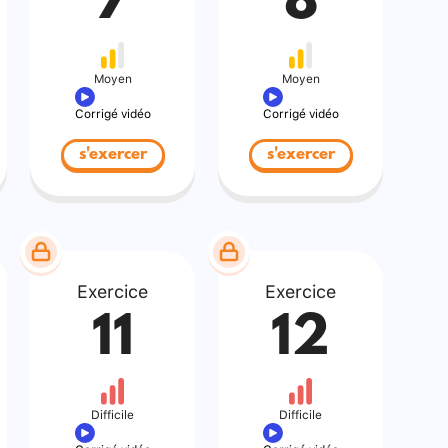
7
8
Moyen
Moyen
Corrigé vidéo
Corrigé vidéo
s'exercer
s'exercer
Exercice
Exercice
11
12
Difficile
Difficile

◆ ◆ ◆ ◆

- **WORK INSTRUCTION**
Please set down each entry word for word, without its images.

- **SOLUTION TO THE EXERCISE**
7
8
Moyen
Moyen
Corrigé vidéo
Corrigé vidéo
s'exercer
s'exercer
Exercice
Exercice
11
12
Difficile
Difficile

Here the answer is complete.